**Problem details**
Copy the lines word for word, starting at the line that contains "Follow each photo" and ending at the line that contains "dist [0.072347, -0.054868]", with both of those lines included.

**Given records**
=== Begin Enclosure ===

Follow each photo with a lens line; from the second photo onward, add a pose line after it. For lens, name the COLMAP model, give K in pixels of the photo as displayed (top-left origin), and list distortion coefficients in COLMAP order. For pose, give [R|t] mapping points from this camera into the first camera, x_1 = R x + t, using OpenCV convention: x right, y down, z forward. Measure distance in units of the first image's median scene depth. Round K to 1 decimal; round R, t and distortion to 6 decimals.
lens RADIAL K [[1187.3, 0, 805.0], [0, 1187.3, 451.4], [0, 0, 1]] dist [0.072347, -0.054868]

=== End Enclosure ===
=== Begin Enclosure ===

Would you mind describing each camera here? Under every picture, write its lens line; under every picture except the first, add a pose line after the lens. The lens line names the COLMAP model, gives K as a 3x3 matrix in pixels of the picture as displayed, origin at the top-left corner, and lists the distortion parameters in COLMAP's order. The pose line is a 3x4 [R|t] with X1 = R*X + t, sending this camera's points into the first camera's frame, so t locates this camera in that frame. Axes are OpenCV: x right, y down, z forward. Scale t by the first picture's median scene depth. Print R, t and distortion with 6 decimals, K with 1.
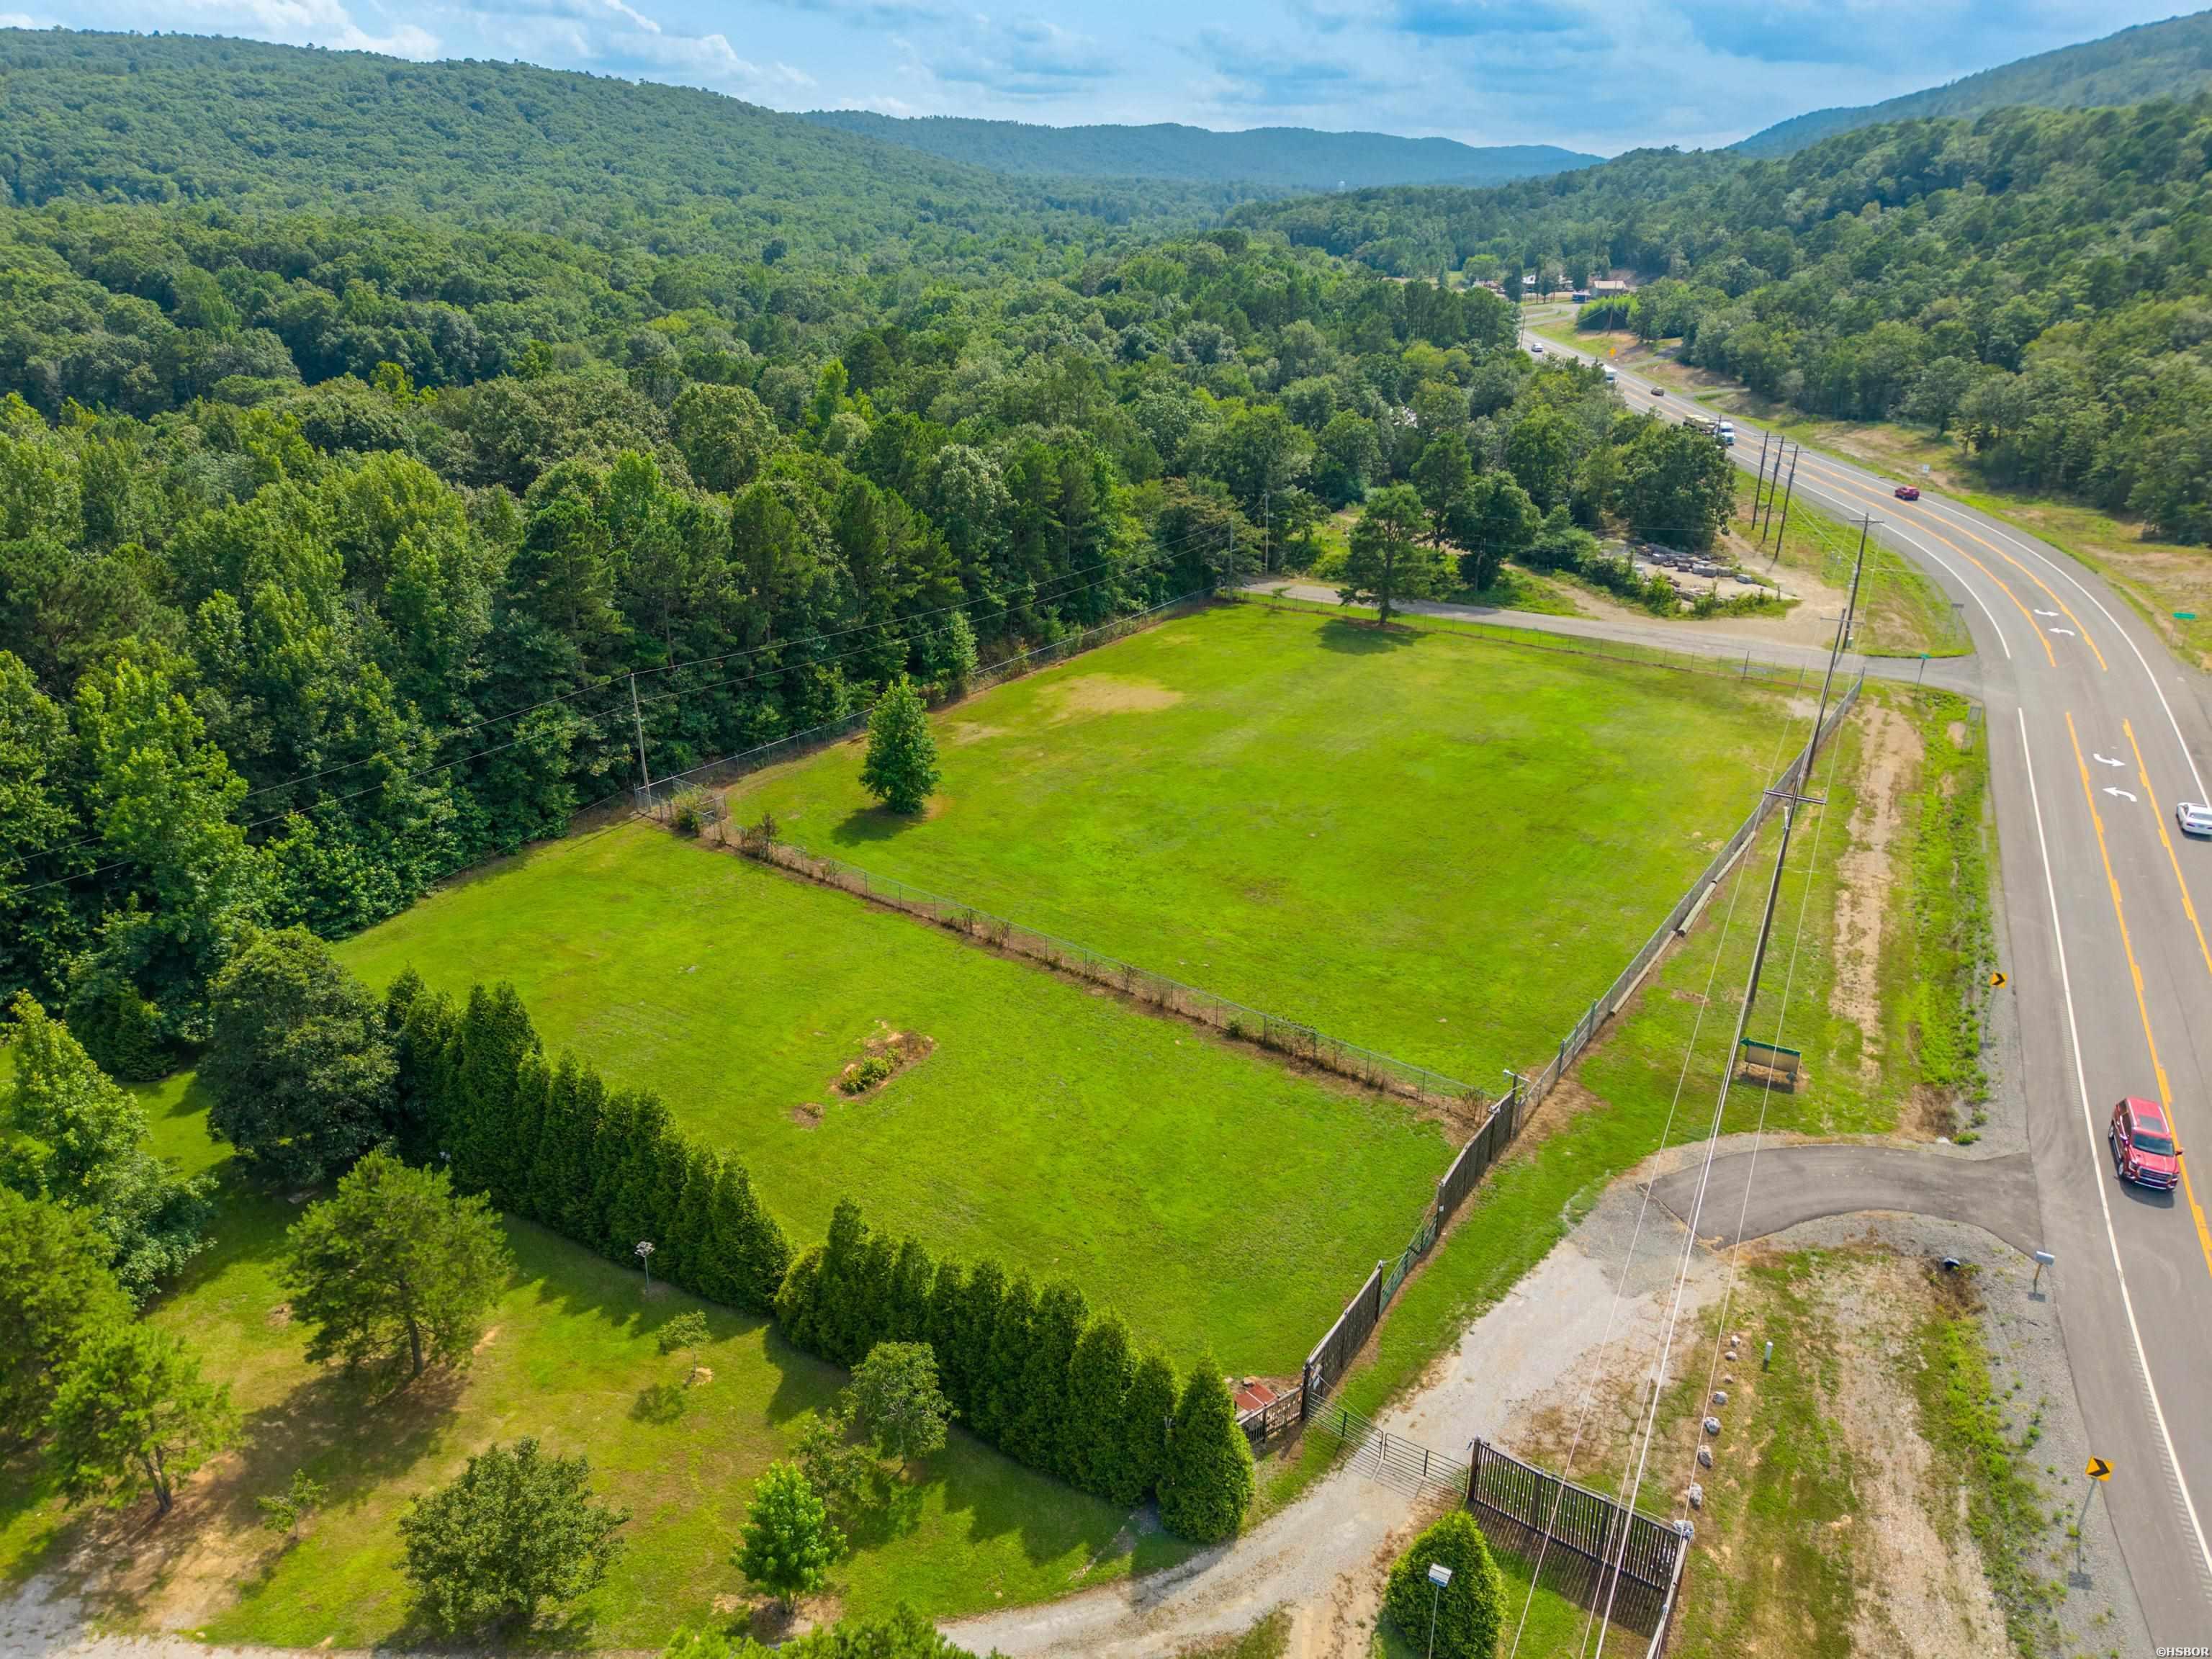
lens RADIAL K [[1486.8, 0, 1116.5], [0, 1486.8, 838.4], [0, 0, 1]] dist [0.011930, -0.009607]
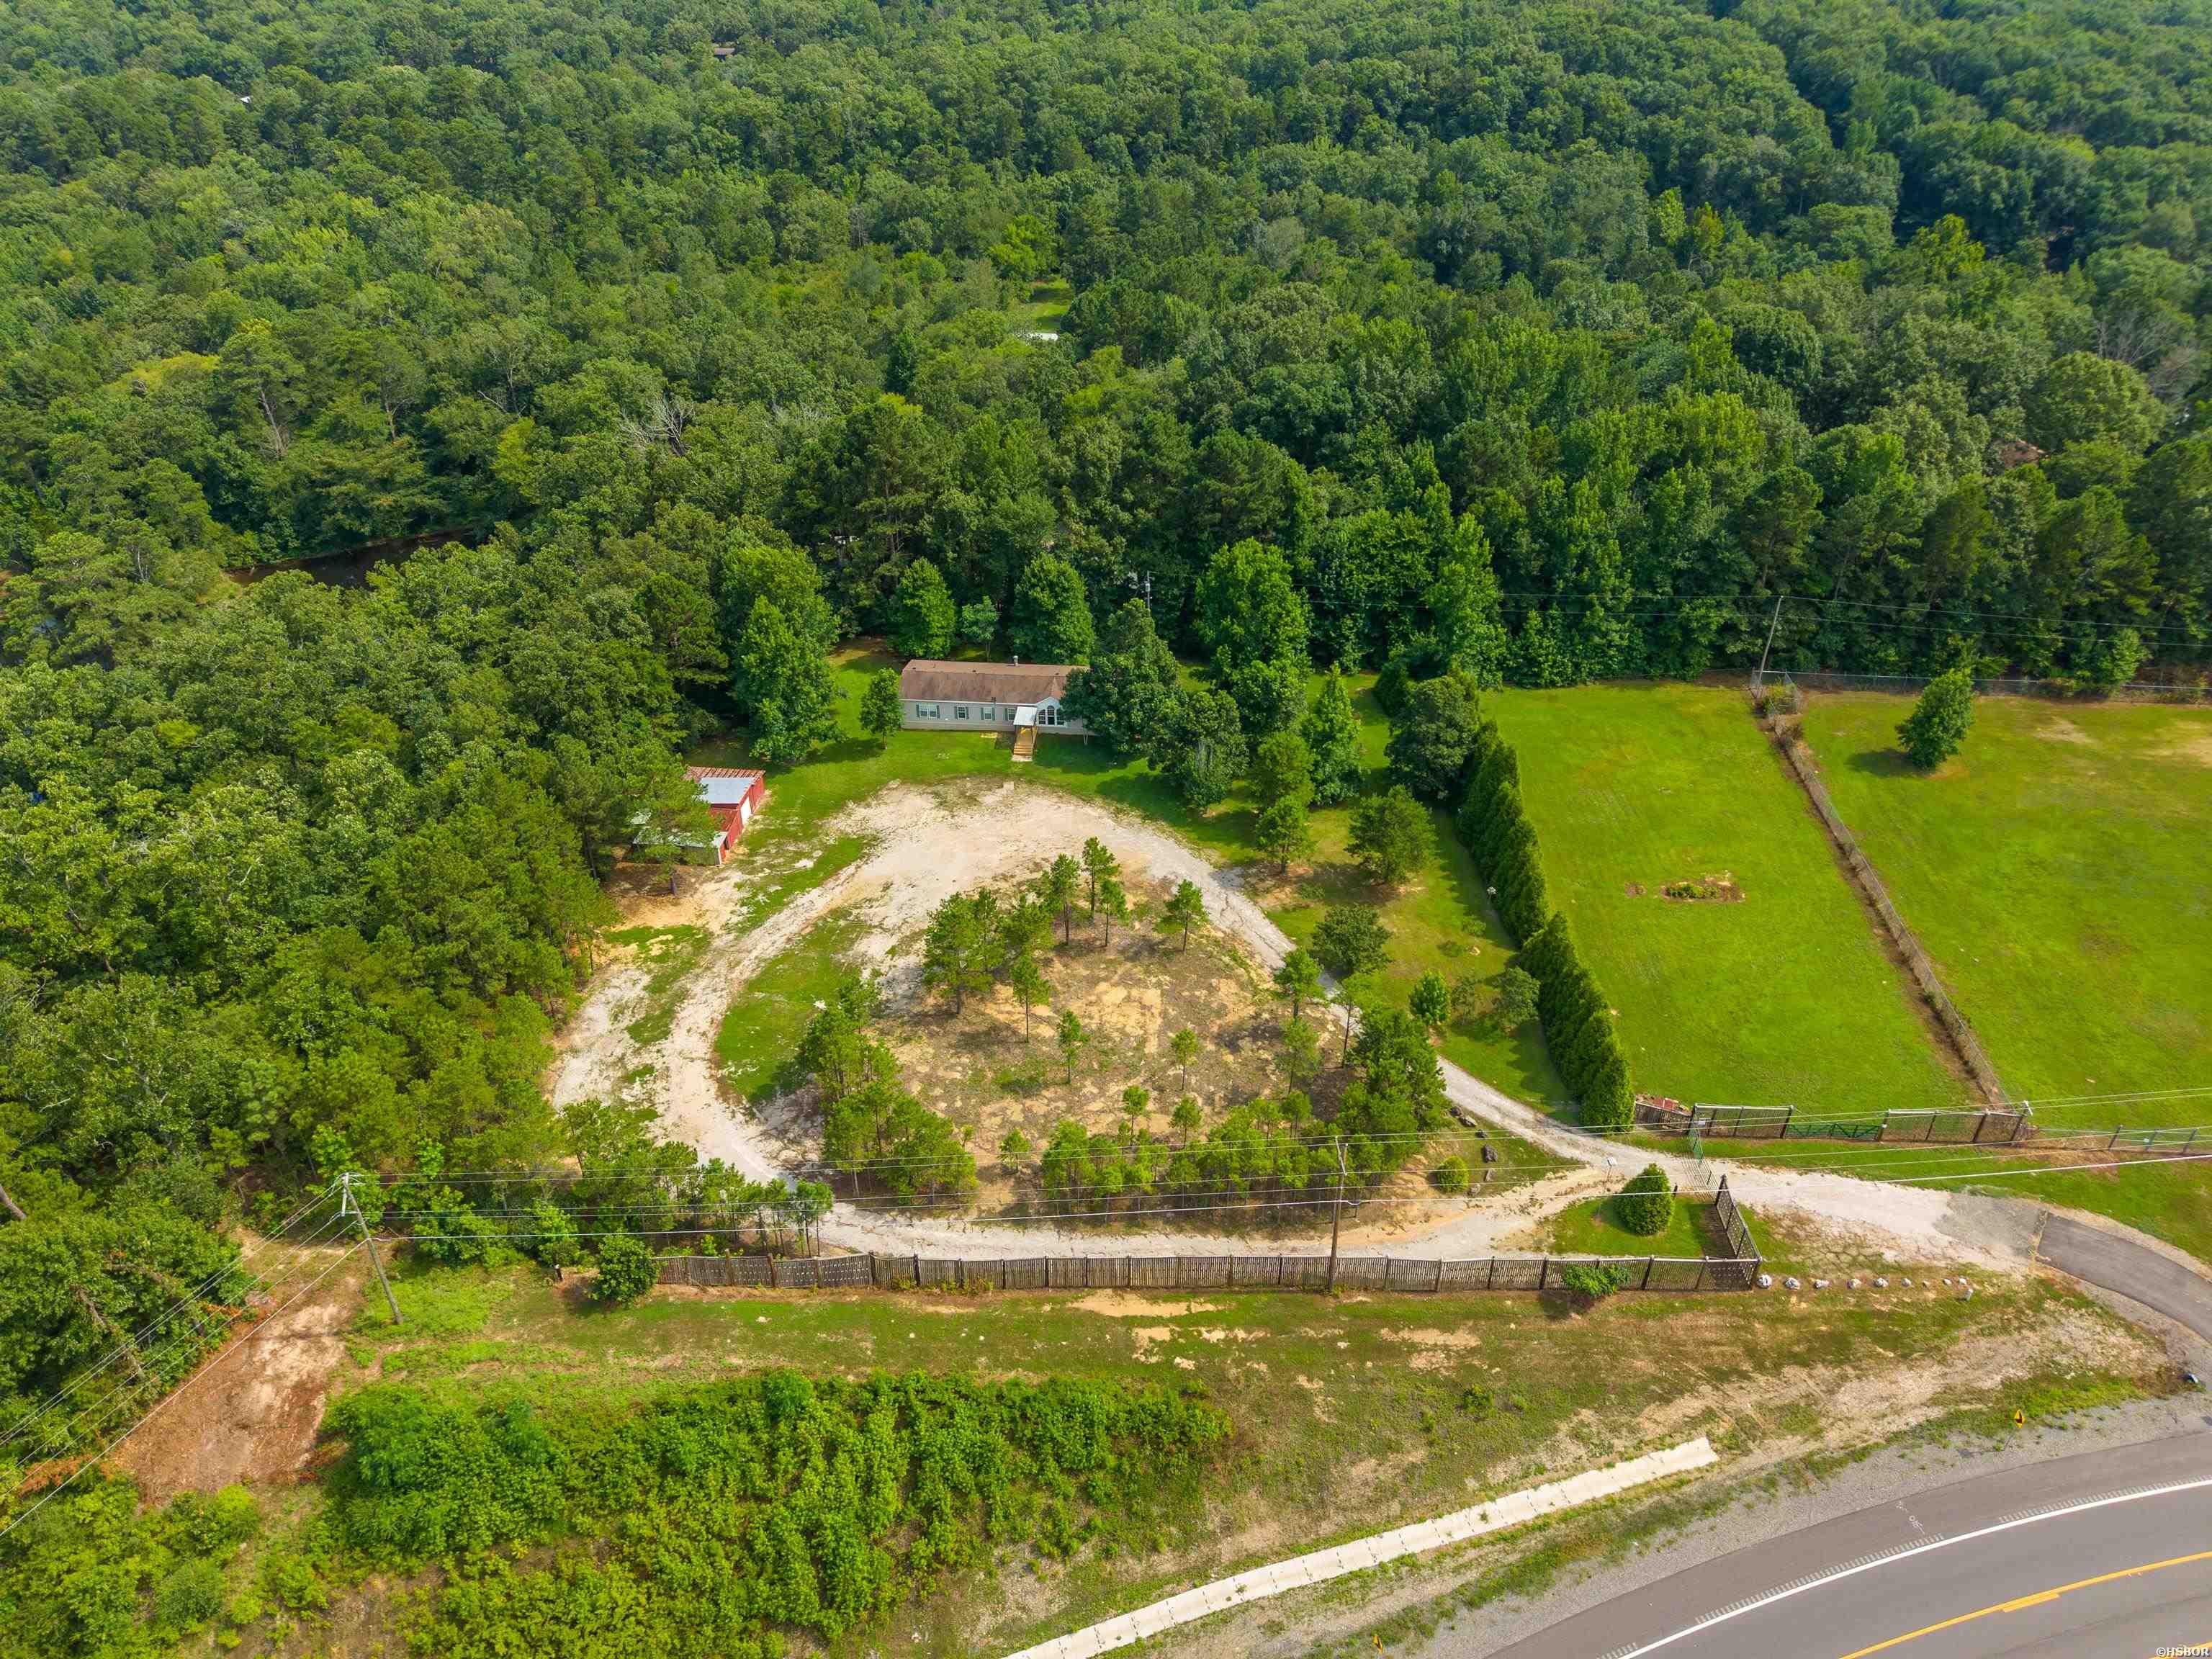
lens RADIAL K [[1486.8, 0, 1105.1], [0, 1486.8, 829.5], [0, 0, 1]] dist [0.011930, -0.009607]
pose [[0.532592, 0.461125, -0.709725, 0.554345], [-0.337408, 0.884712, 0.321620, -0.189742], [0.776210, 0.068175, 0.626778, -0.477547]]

=== End Enclosure ===

**Result of this exercise**
Follow each photo with a lens line; from the second photo onward, add a pose line after it. For lens, name the COLMAP model, give K in pixels of the photo as displayed (top-left origin), and list distortion coefficients in COLMAP order. For pose, give [R|t] mapping points from this camera into the first camera, x_1 = R x + t, using OpenCV convention: x right, y down, z forward. Measure distance in units of the first image's median scene depth. Round K to 1 decimal; round R, t and distortion to 6 decimals.
lens RADIAL K [[1187.3, 0, 805.0], [0, 1187.3, 451.4], [0, 0, 1]] dist [0.072347, -0.054868]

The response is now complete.